• **Your task**
Go to the line in the entries below that holds "text_box [852, 492, 893, 503]" and repeat exactly from there through the line that holds "Document page, 2001x1125 pixels.", inclusive.
★ ★ ★
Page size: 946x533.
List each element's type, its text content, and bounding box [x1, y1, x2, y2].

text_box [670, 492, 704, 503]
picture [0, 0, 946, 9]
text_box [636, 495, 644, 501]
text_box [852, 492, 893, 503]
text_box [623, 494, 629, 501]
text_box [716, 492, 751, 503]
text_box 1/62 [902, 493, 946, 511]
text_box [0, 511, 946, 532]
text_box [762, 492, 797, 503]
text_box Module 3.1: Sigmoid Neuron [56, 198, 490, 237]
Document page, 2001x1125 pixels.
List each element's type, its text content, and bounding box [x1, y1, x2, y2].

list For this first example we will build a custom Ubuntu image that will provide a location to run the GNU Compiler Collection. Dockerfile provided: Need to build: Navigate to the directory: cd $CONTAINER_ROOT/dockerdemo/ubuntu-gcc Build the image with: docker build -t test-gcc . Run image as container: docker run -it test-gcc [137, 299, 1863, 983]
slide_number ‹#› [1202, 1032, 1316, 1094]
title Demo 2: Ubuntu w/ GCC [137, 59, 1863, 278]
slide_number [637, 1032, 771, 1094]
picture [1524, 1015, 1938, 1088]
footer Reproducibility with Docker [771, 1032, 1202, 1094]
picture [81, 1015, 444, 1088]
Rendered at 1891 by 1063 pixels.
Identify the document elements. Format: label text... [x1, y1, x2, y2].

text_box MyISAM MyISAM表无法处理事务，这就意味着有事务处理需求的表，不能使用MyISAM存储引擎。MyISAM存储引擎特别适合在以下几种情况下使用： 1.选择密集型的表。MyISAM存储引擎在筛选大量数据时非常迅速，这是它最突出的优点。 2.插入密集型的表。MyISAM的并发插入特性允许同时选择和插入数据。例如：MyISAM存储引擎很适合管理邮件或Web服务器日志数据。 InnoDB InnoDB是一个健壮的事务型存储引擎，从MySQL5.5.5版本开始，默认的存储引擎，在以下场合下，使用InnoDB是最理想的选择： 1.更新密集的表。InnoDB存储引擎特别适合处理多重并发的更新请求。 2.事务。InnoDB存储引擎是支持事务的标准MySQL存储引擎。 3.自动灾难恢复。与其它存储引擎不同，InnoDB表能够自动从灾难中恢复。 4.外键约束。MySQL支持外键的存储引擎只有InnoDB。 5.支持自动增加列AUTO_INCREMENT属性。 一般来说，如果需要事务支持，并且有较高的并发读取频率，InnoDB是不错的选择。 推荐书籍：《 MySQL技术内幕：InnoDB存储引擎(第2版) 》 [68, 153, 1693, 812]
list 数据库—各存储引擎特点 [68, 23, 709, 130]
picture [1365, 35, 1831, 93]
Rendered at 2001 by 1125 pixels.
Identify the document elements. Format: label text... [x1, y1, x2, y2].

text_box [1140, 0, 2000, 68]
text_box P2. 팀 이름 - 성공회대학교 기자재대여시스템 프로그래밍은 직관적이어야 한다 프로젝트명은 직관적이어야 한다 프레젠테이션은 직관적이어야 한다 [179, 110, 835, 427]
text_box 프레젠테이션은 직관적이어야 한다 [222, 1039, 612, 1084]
★ ★ ★
• **Response for this exercise**
text_box [852, 492, 893, 503]
text_box [623, 494, 629, 501]
text_box [716, 492, 751, 503]
text_box 1/62 [902, 493, 946, 511]
text_box [0, 511, 946, 532]
text_box [762, 492, 797, 503]
text_box Module 3.1: Sigmoid Neuron [56, 198, 490, 237]
Document page, 2001x1125 pixels.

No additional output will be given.